Nueva versión de una biografía de Franco escrita con ágil pluma por una especialista en las guerras de África que se pregunta por la permanencia en el poder y por el éxito final de un personaje mediocre. 

Vivir es sobrevivir. Justicia, orden y marginación en la Cataluña rural de posguerra.
Conxita Mir. Milenio. Lleida, 2000. 301 páginas. 2.500 pesetas. 
Investigación original y exhaustiva de causas civiles y sumarios militares seguidos por la Audiencia Provincial de Lleida y el Tribunal Militar Territorial Tercero, de Barcelona, con una atención específica a los informes emitidos por párrocos rurales. Un testimonio abrumador sobre la justicia durante la primera década del régimen. 

La justicia de Queipo. Violencia selectiva y terror fascista en la II División en 1936.
Francisco Espinosa Maestre. Autoedición. Sevilla, 2000. 383 páginas. 3.000 pesetas. 
Se presentan aquí diversos casos de eliminación de individuos no afectos a la rebelión, documentados sobre todo en los expedientes que se conservan en el Tribunal Militar Territorial Segundo, en Sevilla. 

Las políticas de la victoria. La consolidación del Nuevo Estado franquista (1938-1953).
Antonio Cazorla Sánchez. Marcial Pons. Madrid, 2000. 259 páginas. 2.800 pesetas. 
Más allá del debate sobre la naturaleza del franquismo, Cazorla opta por una visión desde abajo y sigue el proceso de construcción del Nuevo Estado con los aportes procedentes del viejo caciquismo en los ámbitos locales y el recurso a las políticas de exclusión y represión. 

Ecos de papel. La opinión de los españoles en la época de Franco.
Francisco Sevillano Calero. Biblioteca Nueva. Madrid, 2000. 225 páginas. 1.800 pesetas. 
Una exploración sobre las actitudes políticas de los españoles, a base de los informes, nunca inocentes, emitidos por las autoridades locales del Movimiento y por los datos de auscultaciones y encuestas no siempre fiables. 

De la resistencia y la deportación. 50 testimonios de mujeres españolas.
Neus Català. Península.
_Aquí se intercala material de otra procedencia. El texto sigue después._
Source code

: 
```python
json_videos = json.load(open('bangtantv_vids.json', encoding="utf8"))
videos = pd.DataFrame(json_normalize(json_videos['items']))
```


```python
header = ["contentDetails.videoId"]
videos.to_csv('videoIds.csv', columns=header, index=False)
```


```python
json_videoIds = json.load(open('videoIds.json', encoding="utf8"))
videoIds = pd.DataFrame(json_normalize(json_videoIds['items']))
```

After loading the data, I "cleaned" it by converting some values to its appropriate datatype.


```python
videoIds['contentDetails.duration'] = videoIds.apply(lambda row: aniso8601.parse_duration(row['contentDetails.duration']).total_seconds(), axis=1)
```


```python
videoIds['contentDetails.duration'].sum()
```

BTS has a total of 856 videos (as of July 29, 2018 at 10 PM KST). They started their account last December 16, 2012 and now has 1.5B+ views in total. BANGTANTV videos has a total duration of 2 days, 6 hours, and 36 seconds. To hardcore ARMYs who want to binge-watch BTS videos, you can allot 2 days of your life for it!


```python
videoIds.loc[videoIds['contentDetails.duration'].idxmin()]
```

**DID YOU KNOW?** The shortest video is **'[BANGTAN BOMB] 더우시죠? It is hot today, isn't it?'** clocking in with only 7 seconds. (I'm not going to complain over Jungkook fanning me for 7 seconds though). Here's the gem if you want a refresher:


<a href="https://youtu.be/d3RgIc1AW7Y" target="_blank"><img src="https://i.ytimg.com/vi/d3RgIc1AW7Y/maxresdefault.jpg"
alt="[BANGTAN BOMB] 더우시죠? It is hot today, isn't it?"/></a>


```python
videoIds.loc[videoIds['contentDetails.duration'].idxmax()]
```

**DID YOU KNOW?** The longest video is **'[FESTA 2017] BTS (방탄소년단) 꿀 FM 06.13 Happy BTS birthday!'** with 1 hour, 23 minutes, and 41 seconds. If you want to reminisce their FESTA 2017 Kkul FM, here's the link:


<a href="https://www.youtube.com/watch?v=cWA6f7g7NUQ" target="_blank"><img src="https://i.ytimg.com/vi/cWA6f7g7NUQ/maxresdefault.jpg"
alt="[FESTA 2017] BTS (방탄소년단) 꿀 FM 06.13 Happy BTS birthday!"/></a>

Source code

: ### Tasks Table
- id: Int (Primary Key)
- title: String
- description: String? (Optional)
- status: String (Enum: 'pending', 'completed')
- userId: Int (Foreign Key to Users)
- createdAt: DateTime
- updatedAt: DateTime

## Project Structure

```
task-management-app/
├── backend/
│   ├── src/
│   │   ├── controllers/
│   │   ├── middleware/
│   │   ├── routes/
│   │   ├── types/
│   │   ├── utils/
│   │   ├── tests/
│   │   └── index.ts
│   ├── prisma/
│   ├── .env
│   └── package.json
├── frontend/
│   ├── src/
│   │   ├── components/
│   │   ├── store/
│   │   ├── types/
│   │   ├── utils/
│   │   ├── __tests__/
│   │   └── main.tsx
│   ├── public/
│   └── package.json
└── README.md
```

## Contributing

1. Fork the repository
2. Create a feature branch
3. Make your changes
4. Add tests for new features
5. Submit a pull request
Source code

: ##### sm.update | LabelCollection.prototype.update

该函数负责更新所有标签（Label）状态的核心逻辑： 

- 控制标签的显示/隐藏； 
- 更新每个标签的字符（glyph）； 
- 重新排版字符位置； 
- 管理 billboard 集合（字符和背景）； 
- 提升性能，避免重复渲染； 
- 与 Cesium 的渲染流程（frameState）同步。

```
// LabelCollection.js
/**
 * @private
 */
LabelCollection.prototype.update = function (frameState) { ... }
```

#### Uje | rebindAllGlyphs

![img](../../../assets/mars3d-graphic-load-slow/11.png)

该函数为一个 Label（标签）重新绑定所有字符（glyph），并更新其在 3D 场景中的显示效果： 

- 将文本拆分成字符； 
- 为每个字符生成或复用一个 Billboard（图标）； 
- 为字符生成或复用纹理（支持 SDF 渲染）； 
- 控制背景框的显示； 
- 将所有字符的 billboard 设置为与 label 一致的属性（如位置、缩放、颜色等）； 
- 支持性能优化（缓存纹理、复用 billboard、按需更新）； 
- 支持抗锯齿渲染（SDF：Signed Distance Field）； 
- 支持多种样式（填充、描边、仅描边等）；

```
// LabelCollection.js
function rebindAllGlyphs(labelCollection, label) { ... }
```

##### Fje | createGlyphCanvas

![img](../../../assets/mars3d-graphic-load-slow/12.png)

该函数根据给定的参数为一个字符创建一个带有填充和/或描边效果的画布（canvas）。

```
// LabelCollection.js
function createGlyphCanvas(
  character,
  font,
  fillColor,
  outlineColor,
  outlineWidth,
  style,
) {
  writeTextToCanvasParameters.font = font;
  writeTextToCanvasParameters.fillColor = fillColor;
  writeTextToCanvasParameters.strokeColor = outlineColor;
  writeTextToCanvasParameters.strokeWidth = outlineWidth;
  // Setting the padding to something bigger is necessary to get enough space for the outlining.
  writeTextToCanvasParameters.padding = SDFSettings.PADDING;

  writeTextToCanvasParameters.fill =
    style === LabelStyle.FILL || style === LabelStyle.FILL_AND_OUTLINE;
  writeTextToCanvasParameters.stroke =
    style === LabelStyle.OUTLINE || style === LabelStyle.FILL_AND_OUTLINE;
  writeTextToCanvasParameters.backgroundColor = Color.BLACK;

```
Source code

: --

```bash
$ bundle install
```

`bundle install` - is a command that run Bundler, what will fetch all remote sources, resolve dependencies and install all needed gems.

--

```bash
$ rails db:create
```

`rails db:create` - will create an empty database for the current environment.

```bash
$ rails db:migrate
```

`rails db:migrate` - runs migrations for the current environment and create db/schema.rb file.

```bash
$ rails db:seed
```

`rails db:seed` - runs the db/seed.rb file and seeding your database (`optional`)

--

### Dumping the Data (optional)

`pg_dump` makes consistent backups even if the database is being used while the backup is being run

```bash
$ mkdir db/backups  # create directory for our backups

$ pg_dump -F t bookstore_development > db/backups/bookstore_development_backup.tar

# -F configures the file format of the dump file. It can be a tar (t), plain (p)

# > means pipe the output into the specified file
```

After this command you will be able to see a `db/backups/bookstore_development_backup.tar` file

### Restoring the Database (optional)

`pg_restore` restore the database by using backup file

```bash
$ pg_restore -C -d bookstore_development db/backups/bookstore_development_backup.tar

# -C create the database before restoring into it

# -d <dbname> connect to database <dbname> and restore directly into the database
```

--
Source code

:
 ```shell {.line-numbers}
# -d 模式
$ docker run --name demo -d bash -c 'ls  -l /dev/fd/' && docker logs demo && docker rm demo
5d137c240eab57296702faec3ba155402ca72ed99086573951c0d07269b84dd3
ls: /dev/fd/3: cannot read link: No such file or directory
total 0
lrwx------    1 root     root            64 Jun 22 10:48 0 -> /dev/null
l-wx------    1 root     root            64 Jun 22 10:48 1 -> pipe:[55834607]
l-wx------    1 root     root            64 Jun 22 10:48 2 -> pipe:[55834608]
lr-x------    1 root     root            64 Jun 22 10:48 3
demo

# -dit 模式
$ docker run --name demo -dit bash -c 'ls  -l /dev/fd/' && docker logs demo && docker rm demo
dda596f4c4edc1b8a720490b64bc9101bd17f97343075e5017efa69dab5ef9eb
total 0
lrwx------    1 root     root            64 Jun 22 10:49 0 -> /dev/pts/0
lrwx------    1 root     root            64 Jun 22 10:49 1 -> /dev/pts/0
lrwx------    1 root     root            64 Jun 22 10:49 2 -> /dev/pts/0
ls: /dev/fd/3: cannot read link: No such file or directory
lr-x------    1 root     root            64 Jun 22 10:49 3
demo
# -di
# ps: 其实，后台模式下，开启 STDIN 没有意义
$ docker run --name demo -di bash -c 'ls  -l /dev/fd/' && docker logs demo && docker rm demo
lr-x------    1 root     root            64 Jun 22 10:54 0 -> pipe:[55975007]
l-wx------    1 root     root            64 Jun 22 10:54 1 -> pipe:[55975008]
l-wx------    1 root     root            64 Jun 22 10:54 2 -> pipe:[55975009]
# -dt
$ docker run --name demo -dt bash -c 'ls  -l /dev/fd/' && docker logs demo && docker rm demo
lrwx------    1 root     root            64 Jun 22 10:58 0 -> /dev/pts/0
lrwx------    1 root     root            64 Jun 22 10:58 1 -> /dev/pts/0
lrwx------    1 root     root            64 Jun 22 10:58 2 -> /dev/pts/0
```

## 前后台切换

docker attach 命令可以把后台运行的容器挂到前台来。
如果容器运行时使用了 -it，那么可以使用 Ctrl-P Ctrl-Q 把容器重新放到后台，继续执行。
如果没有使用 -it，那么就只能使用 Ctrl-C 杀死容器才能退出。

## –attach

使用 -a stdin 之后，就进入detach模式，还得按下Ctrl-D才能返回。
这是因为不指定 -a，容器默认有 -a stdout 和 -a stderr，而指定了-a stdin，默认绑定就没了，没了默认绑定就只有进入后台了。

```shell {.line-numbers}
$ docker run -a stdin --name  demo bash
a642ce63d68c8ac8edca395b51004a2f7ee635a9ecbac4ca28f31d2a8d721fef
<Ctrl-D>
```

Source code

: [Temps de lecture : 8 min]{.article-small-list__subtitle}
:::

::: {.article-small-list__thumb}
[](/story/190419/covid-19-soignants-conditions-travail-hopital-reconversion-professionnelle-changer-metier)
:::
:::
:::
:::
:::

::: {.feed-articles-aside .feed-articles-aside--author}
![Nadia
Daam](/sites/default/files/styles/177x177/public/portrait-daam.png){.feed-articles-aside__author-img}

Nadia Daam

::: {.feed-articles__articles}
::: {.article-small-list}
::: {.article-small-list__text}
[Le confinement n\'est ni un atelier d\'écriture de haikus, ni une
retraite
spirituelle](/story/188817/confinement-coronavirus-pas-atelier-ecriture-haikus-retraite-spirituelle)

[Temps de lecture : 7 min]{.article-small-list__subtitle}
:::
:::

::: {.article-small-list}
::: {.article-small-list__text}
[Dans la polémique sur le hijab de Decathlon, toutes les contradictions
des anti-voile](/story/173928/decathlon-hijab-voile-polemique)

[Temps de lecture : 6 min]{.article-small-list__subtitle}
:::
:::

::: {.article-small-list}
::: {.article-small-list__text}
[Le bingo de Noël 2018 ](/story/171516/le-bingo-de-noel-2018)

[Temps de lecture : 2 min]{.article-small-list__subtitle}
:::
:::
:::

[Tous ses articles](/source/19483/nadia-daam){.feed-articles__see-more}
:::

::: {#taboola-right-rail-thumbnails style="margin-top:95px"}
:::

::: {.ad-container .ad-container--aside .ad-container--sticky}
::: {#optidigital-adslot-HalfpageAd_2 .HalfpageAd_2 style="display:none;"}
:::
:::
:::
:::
Barcelona, 2000. 413 páginas. 3.250 pesetas. 
Resistente y deportada al campo de Ravensbrürck, Català ha reunido los testimonios, en primera persona, de 50 mujeres que atravesaron muy jóvenes la frontera y se incorporaron a la Resistencia francesa. 

Fotobiografía de Franco. Una vida en imágenes.
Fernando García de Cortázar. Planeta. Barcelona, 2000. 183 páginas. 2.995 pesetas. Con su demostrada capacidad para acercar la historia a un público amplio, García de Cortázar ha reunido una estupenda colección de fotografías que revisan, con notas escritas en un lenguaje vivo, la vida pública y privada de Francisco Franco.